Remove previous, commented-out code.

b22677b0 · Pascal Lamblin · 6150143e · b22677b0
--- a/theano/sandbox/multinomial.py
+++ b/theano/sandbox/multinomial.py
@@ -289,260 +289,3 @@ def use_gpu_multinomial(node):
            return [host_from_gpu(gpu_op(*[gpu_from_host(i) for i in node.inputs]))]
 if cuda_enabled:#theano.config.device.startswith('gpu'):
    register_specialize(use_gpu_multinomial)
-if 0: # I hate you hg rebase, I hate you so very, very much.
-    class Multinomial(Op):
-        def __eq__(self, other):
-            return type(self) == type(other)
-        def __hash__(self):
-            return hash(type(self))
-        def __str__(self):
-            return self.__class__.__name__
-        def make_node(self, pvals, unis):
-            pvals = T.as_tensor_variable(pvals)
-            unis = T.as_tensor_variable(unis)
-            #assert pvals.dtype == 'float32'
-            #assert unis.dtype == 'float32'
-            return Apply(self, [pvals, unis], [pvals.type()])

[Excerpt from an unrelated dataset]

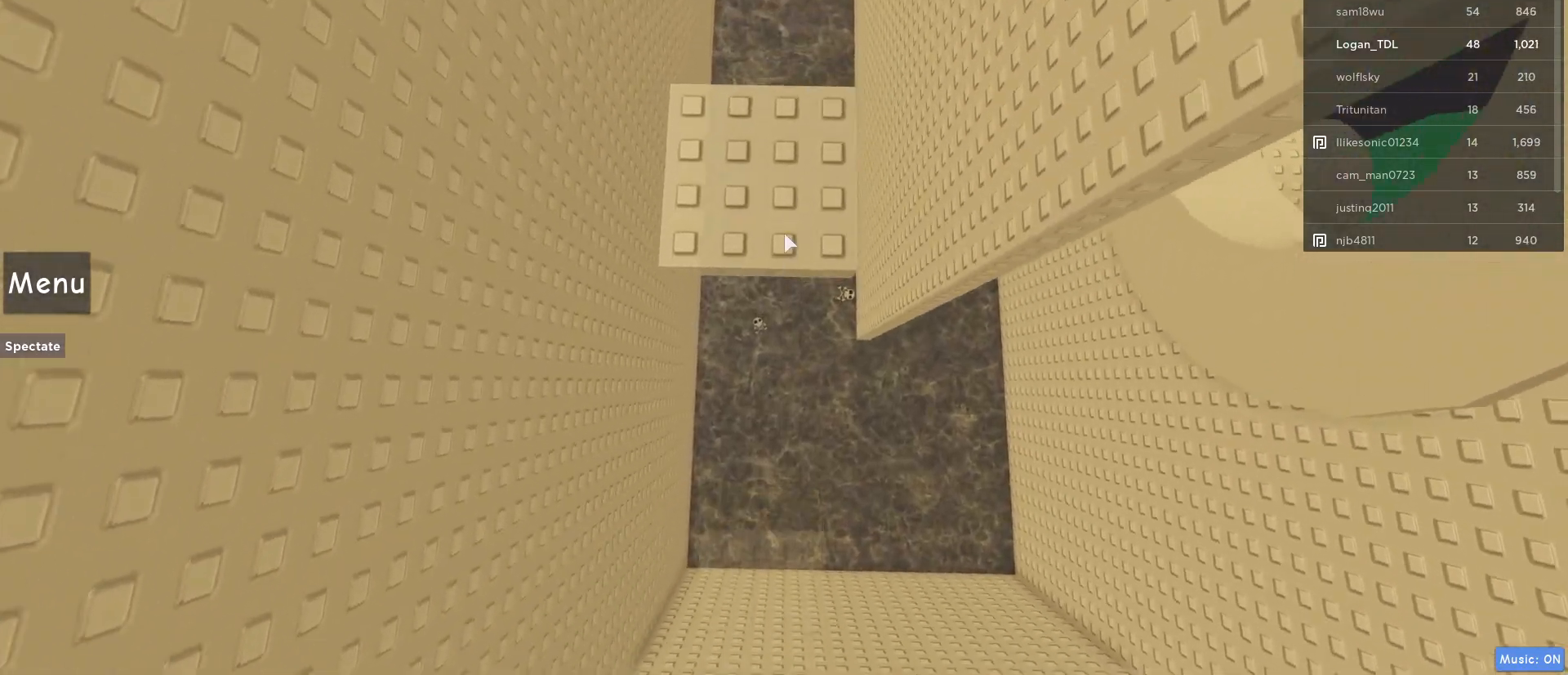
{"keys": ["w"], "mouse": [], "events": [[150, "space", "down"], [433, "space", "up"]]}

-        def grad(self, inp, grads):
-            pvals, unis = inp
-            gz, = grads
-            return [None, None]
-        def c_code_cache_version(self):
-            return (3,)
-        def c_code(self, node, name, inp, out, sub):
-            pvals, unis = inp
-            z, = out
-            fail = sub['fail']
-            return """
-            if (%(pvals)s->nd != 2)
-            {
-                PyErr_Format(PyExc_TypeError, "pvals wrong rank");
-                %(fail)s;
-            }
-            if (%(unis)s->nd != 1)
-            {
-                PyErr_Format(PyExc_TypeError, "unis wrong rank");
-                %(fail)s;
-            }
-            if (%(unis)s->dimensions[0] != %(pvals)s->dimensions[1])
-            {
-                PyErr_Format(PyExc_ValueError, "unis.shape[0] != pvals.shape[1]");
-                %(fail)s;
-            }
-            if ((NULL == %(z)s)
-                || ((%(z)s->dimensions)[0] != (%(pvals)s->dimensions)[0])
-                || ((%(z)s->dimensions)[1] != (%(pvals)s->dimensions)[1])
-            )
-            {
-                Py_XDECREF(%(z)s);
-                npy_intp dims[2];
-                dims[0] = (%(pvals)s->dimensions)[0];
-                dims[1] = (%(pvals)s->dimensions)[1];
-                %(z)s = (PyArrayObject*) PyArray_ZEROS(2,
-                    dims,
-                    type_num_%(pvals)s,
-                    0);
-                if (!%(z)s)
-                {
-                    PyErr_SetString(PyExc_MemoryError, "failed to alloc z output");
-                    %(fail)s;
-                }
-            }
-            { // NESTED SCOPE
-            const int nb_outcomes = %(pvals)s->dimensions[0];
-            const int nb_multi = %(pvals)s->dimensions[1];
-            //
-            // For each multinomials, loop over each possible outcome
-            //
-            for (int n = 0; n < nb_multi; ++n)
-            {
-                dtype_%(pvals)s cummul = 0.;
-                const dtype_%(unis)s* unis_n = (dtype_%(unis)s*)PyArray_GETPTR1(%(unis)s, n);
-                for (int m = 0; m < nb_outcomes; ++m)
-                {
-                    dtype_%(z)s* z_nm = (dtype_%(z)s*)PyArray_GETPTR2(%(z)s, m,n);
-                    const dtype_%(pvals)s* pvals_nm = (dtype_%(pvals)s*)PyArray_GETPTR2(%(pvals)s, m,n);
-                    cummul += *pvals_nm;
-                    if (*unis_n < cummul)
-                    {
-                        *z_nm = 1.;
-                        break;
-                    }
-                }
-            }
-            } // END NESTED SCOPE
-            """ % locals()
-    multinomial = Multinomial()
-    class GpuMultinomial(Multinomial):
-        def make_node(self, pvals, unis):
-            assert pvals.dtype == 'float32'
-            assert unis.dtype == 'float32'
-            if not isinstance(pvals.type, CudaNdarrayType):
-                raise TypeError('pvals must be cudandarray', pvals)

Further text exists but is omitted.